Begin Excerpted text
In geek parlance, “red shirt” is a reference to red-uniformed Star Trek officers who frequently die during episodes1. They basically represent the writer’s ploy to allow Kirk and McCoy to display grandstanding emotions (and Spock to show a lack thereof). I don’t know who coined the notion or where (or if the the show intentionally employed this strategy), but 5 minutes of comprehensive research on the internets reveals a 1985 Star Trek novel called Killing Time, in which a character opines “you don’t want to wear a red shirt on landing-party duty” (so sez Wikipedia2). That’s the earliest reference I could find, but I’m sure this is something that the show’s obsessive fanbase has been remarking on since the 1970s. It’s a meme that has been frequently referenced and parodied throughout the years. The most obvious is in the movie Galaxy Quest, where the character of Guy Fleegman, “Crewman Number Six”, fears for his life due to his character’s expendable nature (fortunately, this parody inverts the meme, allowing him to survive). There is even a grand tradition amongst some SF authors to “reward” fans of their work by naming a character after them, then killing them (for example: David Weber).
End Excerpted text
Begin Data
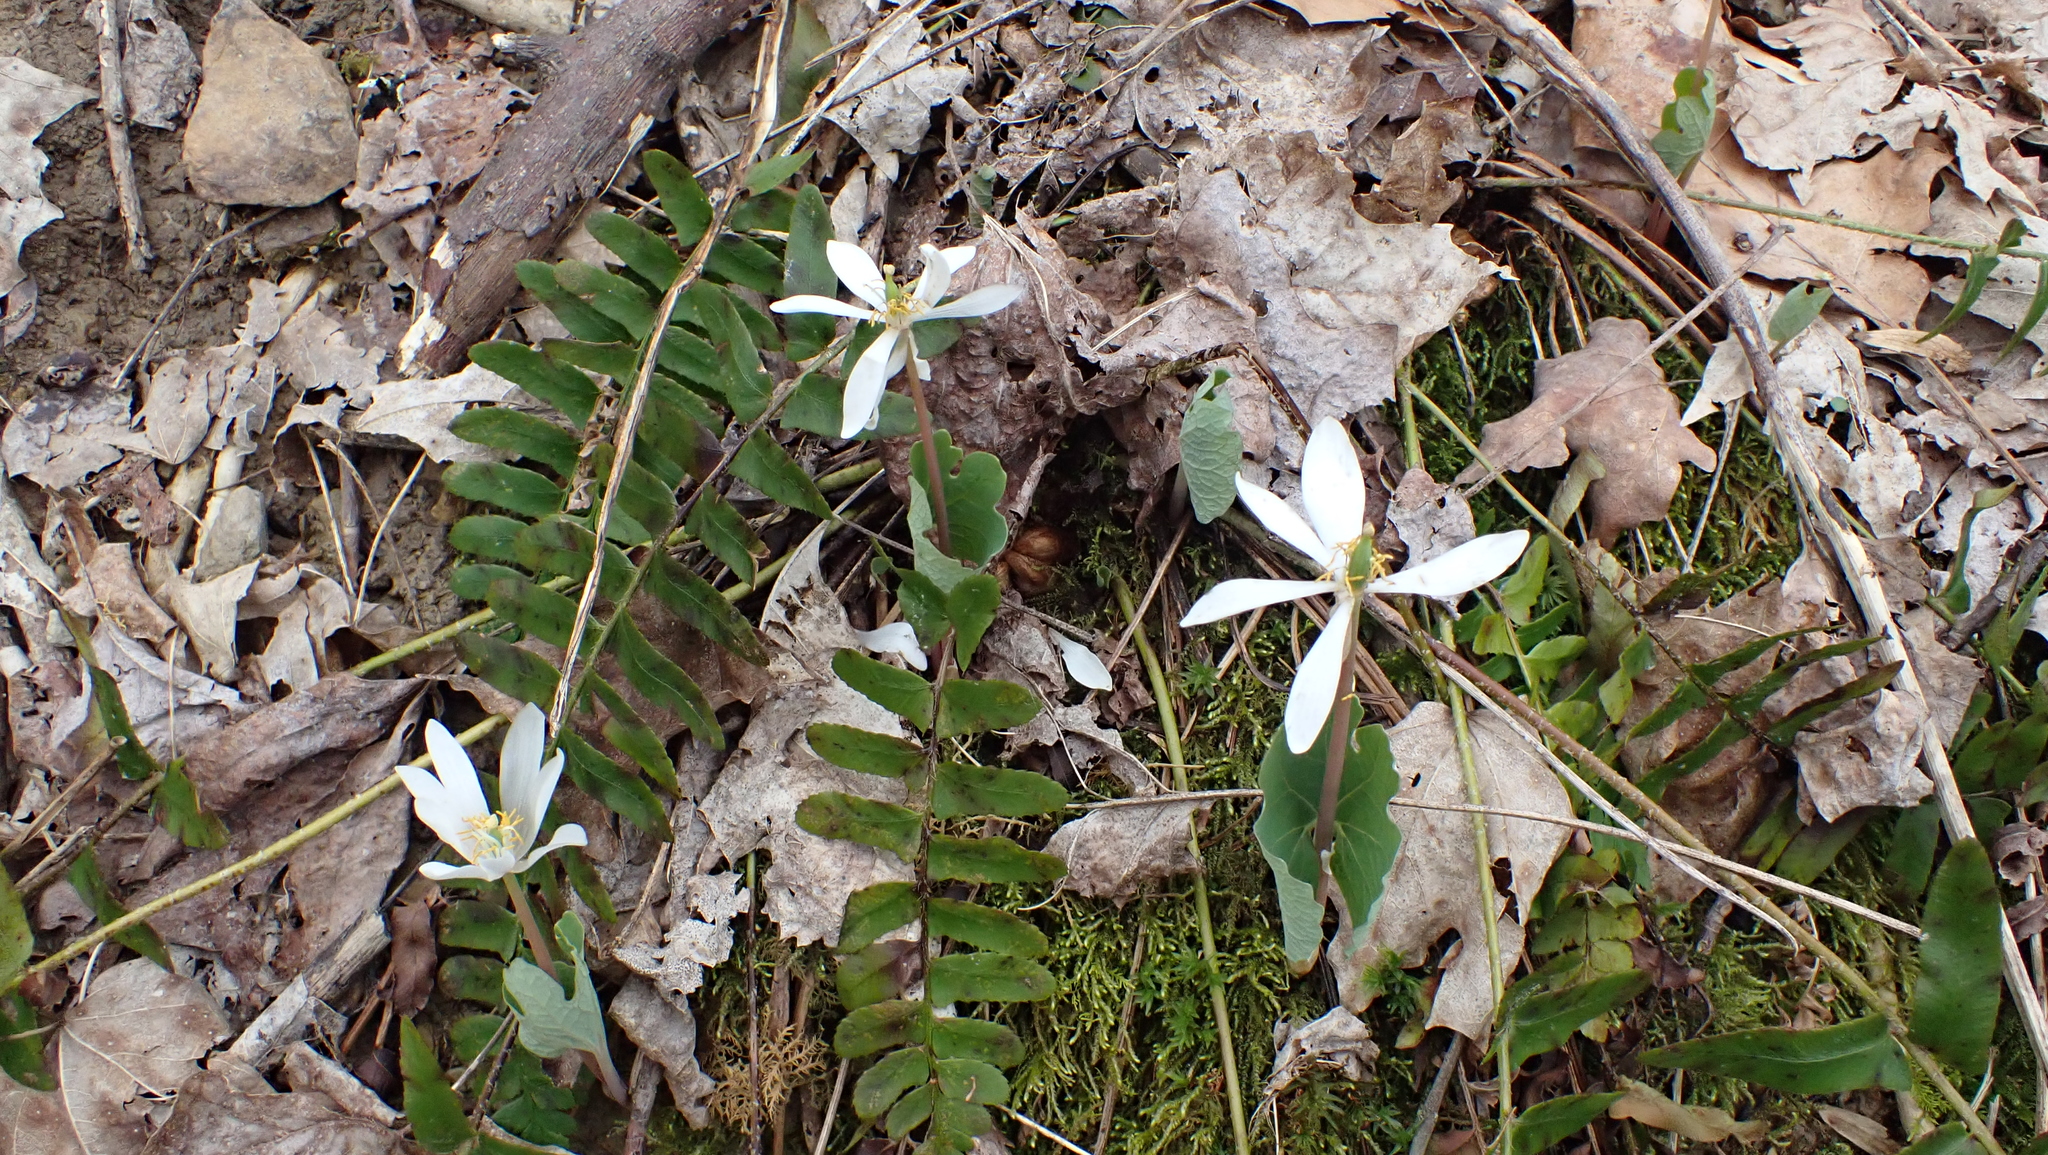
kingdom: Plantae
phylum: Tracheophyta
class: Magnoliopsida
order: Ranunculales
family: Papaveraceae
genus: Sanguinaria
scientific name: Sanguinaria canadensis
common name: Bloodroot
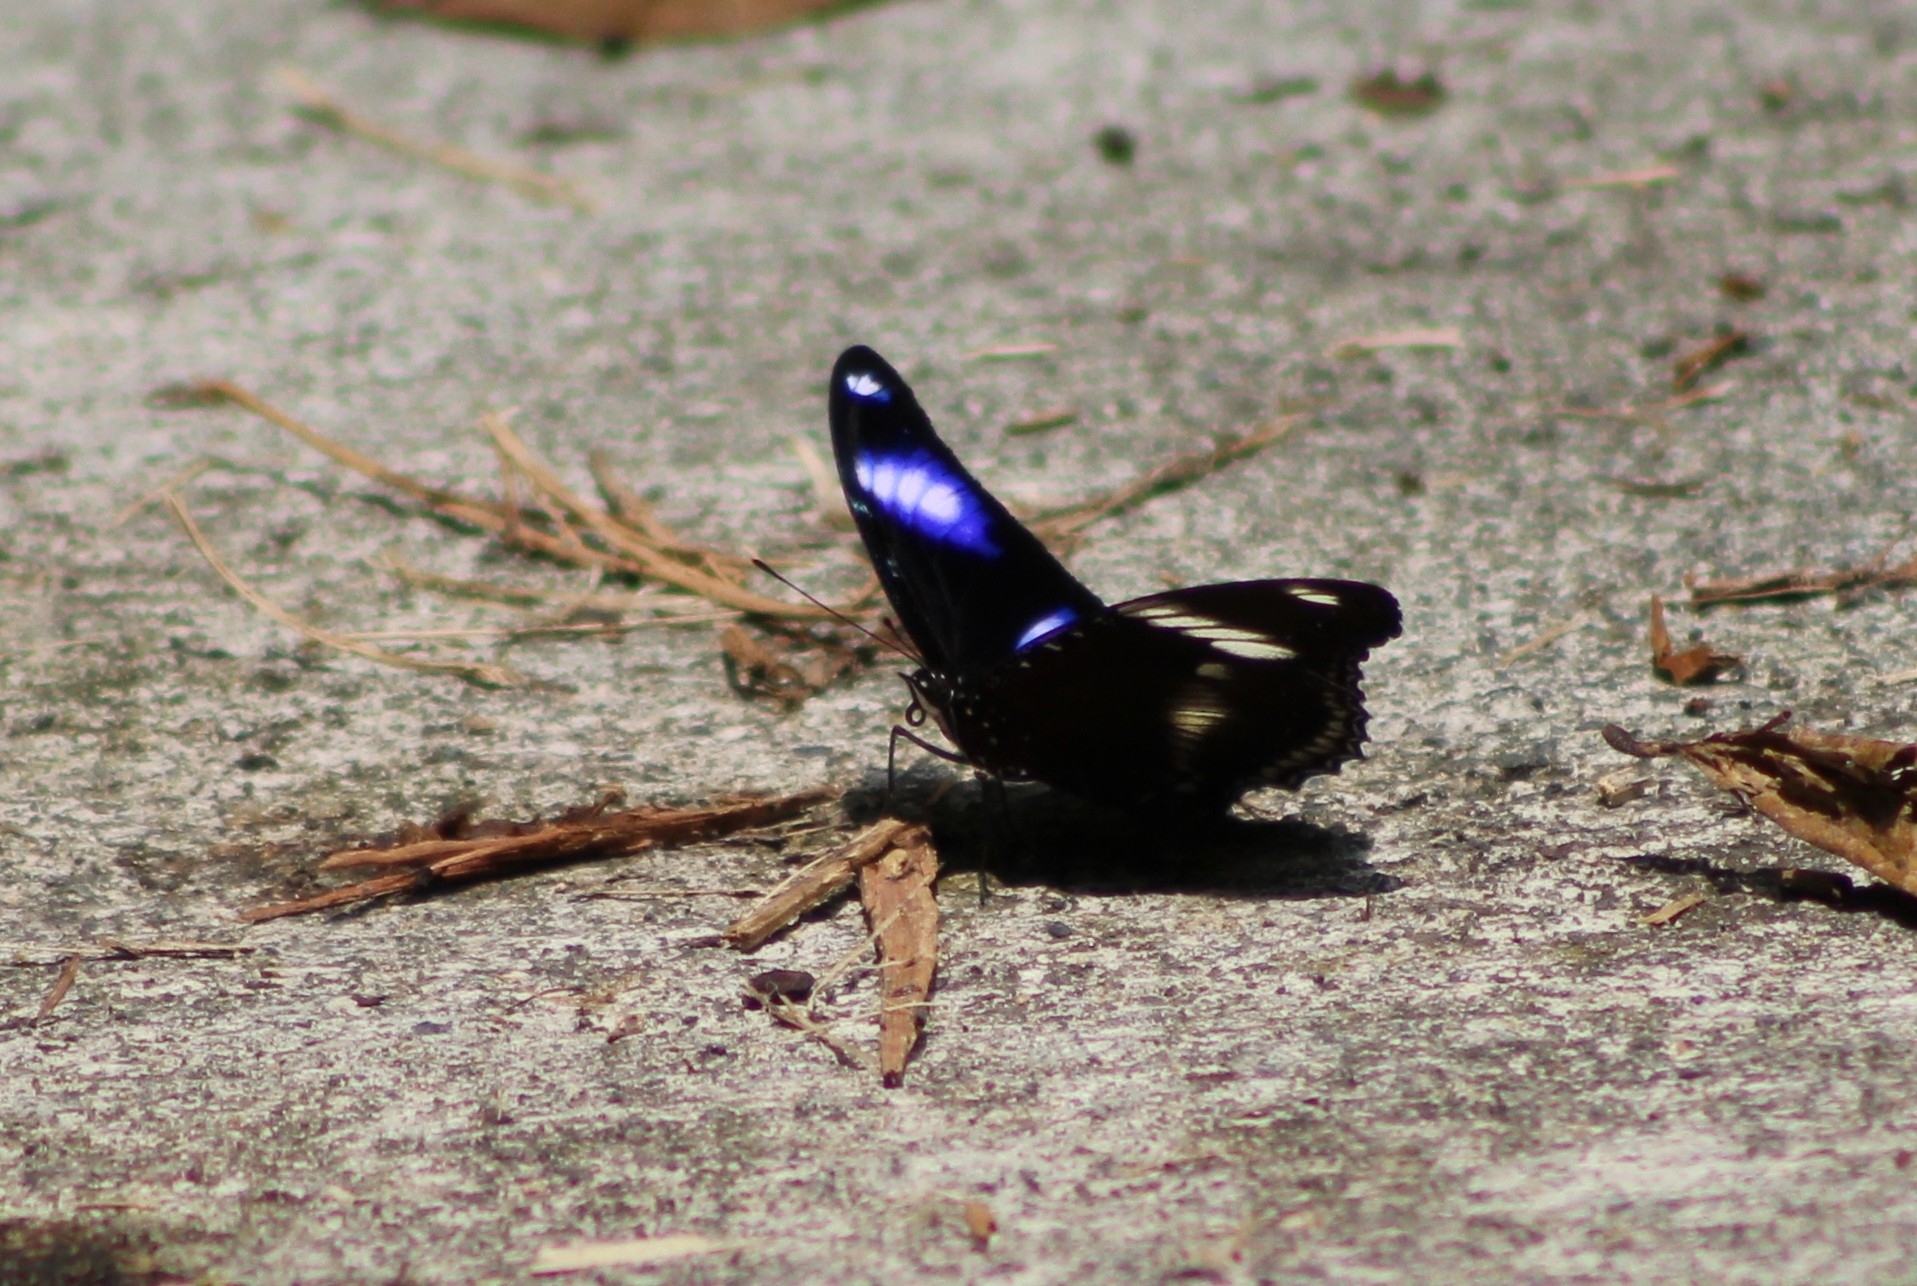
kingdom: Animalia
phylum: Arthropoda
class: Insecta
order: Lepidoptera
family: Nymphalidae
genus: Hypolimnas
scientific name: Hypolimnas bolina
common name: Great eggfly
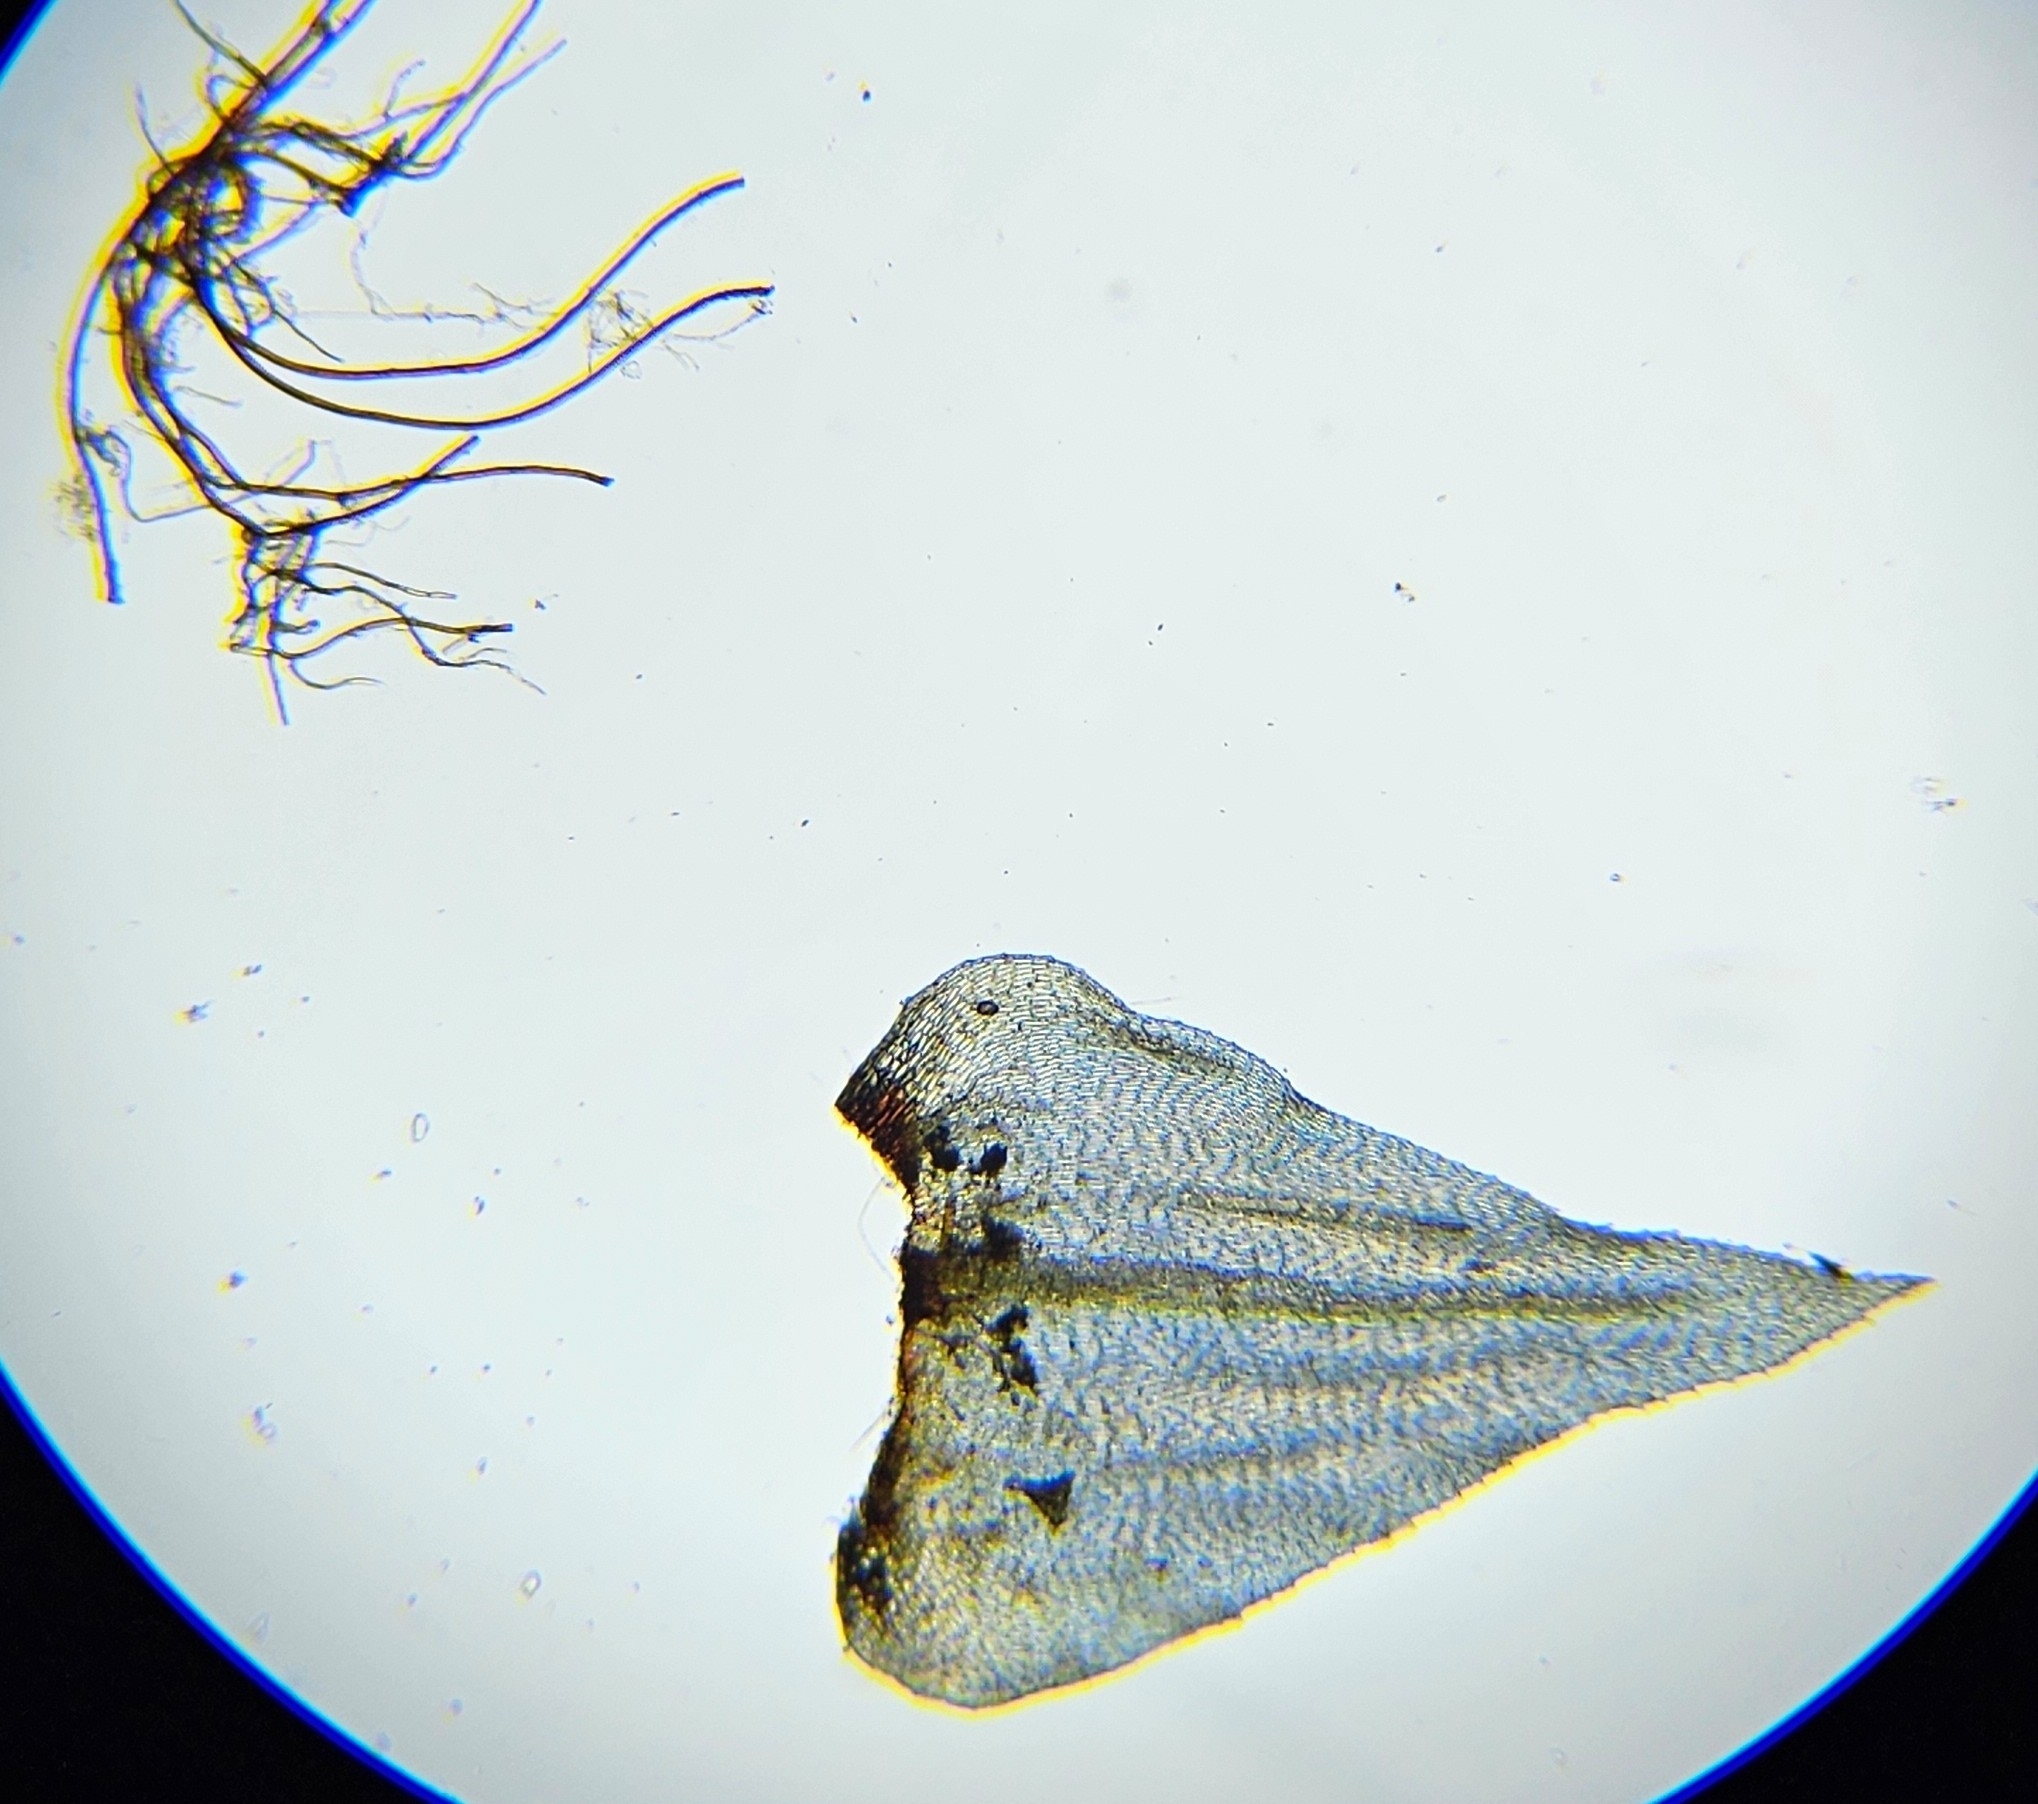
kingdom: Plantae
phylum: Bryophyta
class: Bryopsida
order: Hypnales
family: Brachytheciaceae
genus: Eurhynchium
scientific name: Eurhynchium striatum
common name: Common striated feather-moss
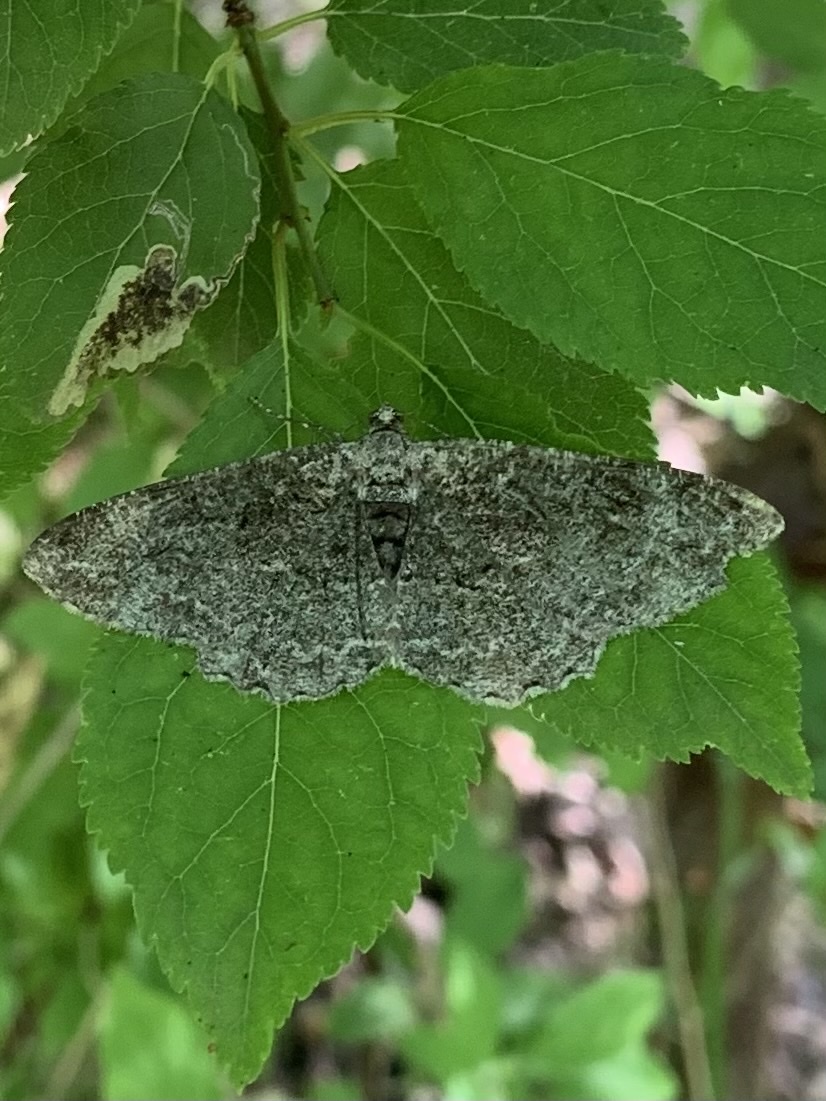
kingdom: Animalia
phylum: Arthropoda
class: Insecta
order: Lepidoptera
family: Geometridae
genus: Alcis
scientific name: Alcis repandata
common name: Mottled beauty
End Data
▸ Set of tasks:
a – Based on the passage about the red shirt, answer yes or no to each statement, and quote the exact words of the passage that decide it: (i) The earliest reference the writer found was a 1985 Star Trek novel. (ii) Guy Fleegman dies in Galaxy Quest. (iii) The writer knows who coined the notion of the red shirt.
b – In the records above, transcribe the lines starting with the line that contains "order: Ranunculales" and going on through the end of the records, with both of those lines included. Leave the pictures out of your answer.
The text and the records come from two unrelated sources.

▸ Answers to the exercise:
a –
(i) Yes: "a 1985 Star Trek novel called Killing Time" and "That’s the earliest reference I could find"
(ii) No: "this parody inverts the meme, allowing him to survive"
(iii) No: "I don’t know who coined the notion or where"

b –
order: Ranunculales
family: Papaveraceae
genus: Sanguinaria
scientific name: Sanguinaria canadensis
common name: Bloodroot
kingdom: Animalia
phylum: Arthropoda
class: Insecta
order: Lepidoptera
family: Nymphalidae
genus: Hypolimnas
scientific name: Hypolimnas bolina
common name: Great eggfly
kingdom: Plantae
phylum: Bryophyta
class: Bryopsida
order: Hypnales
family: Brachytheciaceae
genus: Eurhynchium
scientific name: Eurhynchium striatum
common name: Common striated feather-moss
kingdom: Animalia
phylum: Arthropoda
class: Insecta
order: Lepidoptera
family: Geometridae
genus: Alcis
scientific name: Alcis repandata
common name: Mottled beauty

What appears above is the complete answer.